As part of my research for one tiny corner of my work in progress on search engines, I’ve been reading deep linking cases and commentary this afternoon. Per Wikipedia, Deep linking is “the act of placing on a Web page a hyperlink that points to a specific page or image within another website, as opposed to that website’s main or home page.” Search engines care about deep linking because if content providers have a right to prohibit it, they can use that right, effectively, to prevent search engines from listing their content. Site owners would like the control over users and branding that a deep linking right would give them; open access advocates claim that that right goes against the open linking culture of the Internet and would stifle competition and innovation. It all seems like significant stuff.
I’m finding, interestingly, that the American legal world has more or less forgotten about deep linking. After a few high-profile cases in the late 1990s and early 2000s, and a veritable eruption of scholarship, deep linking issues have basically dropped off the radar screen. There have been some student notes on the issue in the last two-three years, but otherwise, few people are making a stink one way or the other.
This is interesting, first of all, in that the issue is very much not dead elsewhere in the world. Deep linking cases have been actively litigated in Denmark and India within the past year, with the respective courts reaching opposite results. Given that the questions involved have never really been definitively resolved in this country, the relative American silence is not for lack of legal opportunity.
I also find it interesting in that the relative age of the scholarship here is telling, when you look around at what people are actually doing about deep linking. On the one hand, there are entire business models being built around web applications for which deep linking would be devastating. To take one example, chosen more or less at random, consider SendSpace, which allows you to upload files and send the links to friends. They make their money showing advertising. That means going through a full page, not a page artfully stripped to have just the link to the file. Four fifths of the existing deep linking scholarship thinks in terms of content providers protecting their content from direct competitors or their brand, from dilution, not quite in terms of providers making sure that user eyeballs are properly monetized.
The range of anti-deep linking technologies available today is also considerably more extensive than formerly. After an age of simplification, during which designers abandoned frames and opted for simpler designs with more standardized layouts, we’re going back into page designs that have non-trivial state and which can’t easily be wrapped up in a single URL. Dynamic, AJAXy pages are by nature resistant to deep linking. You can’t easily create a deep link to anything that doesn’t have a permanent link in the first place.

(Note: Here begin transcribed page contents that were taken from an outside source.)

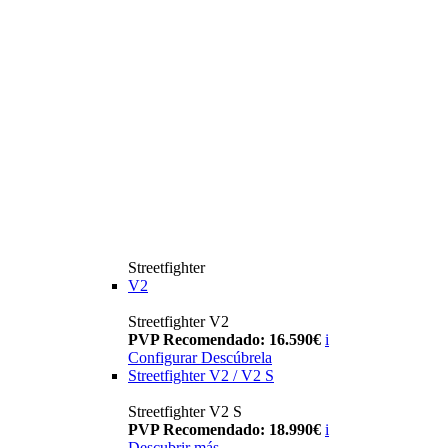
Streetfighter
V2
Streetfighter V2
PVP Recomendado: 16.590€
i
Configurar
Descúbrela
Streetfighter V2 / V2 S
Streetfighter V2 S
PVP Recomendado: 18.990€
i
Descubrir más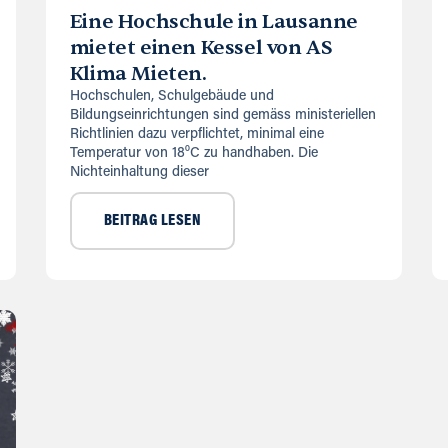
Eine Hochschule in Lausanne
mietet einen Kessel von AS
Klima Mieten.
Hochschulen, Schulgebäude und
Bildungseinrichtungen sind gemäss ministeriellen
Richtlinien dazu verpflichtet, minimal eine
Temperatur von 18⁰C zu handhaben. Die
Nichteinhaltung dieser
BEITRAG LESEN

Moreover, the techies have plenty of fairly simple ways to nullify deep links. A basic paywall—only registered users beyond this point—forces users to go through your processes. Even if the crawlers can index your content, when everyone has to register to see what you have, you control the horizontal and the vertical. (Well, modulo BugMeNot, that is, though I wonder how long it will last.)
Or, in one of my favorite tricks, site owners can simply check referrers. Pages and images should only be loaded from particular other pages on your own site. You can either block requests that don’t go through proper channels, display a snide message instead, or show something that the user really didn’t want to see. This guy did it with style. When Fuddruckers’ deep linked to a Burger Time clone flash game he’d made, he redirected the traffic to a page with pictures of a slaughterhouse. (For fun, ask yourself about possible theories liability here, being sure not to overlook the relevance of the probably unauthorized clone of Burger Time.)
The glib answer, then, would be that site owners don’t need deep linking liability because they have other effective routes to the same end (both legal and technical) and that scholars have sensibly ignored a now-irrelevant legal issue. This may or may not be the case, but I think it has, at the least, taken some urgency out of the deep linking wars.
This is all by way of an aside. I don’t at the moment have a good hook on which to hang these thoughts in my search engines piece. I just thought I’d get out in the open something that I found a bit unusual in looking through the case law.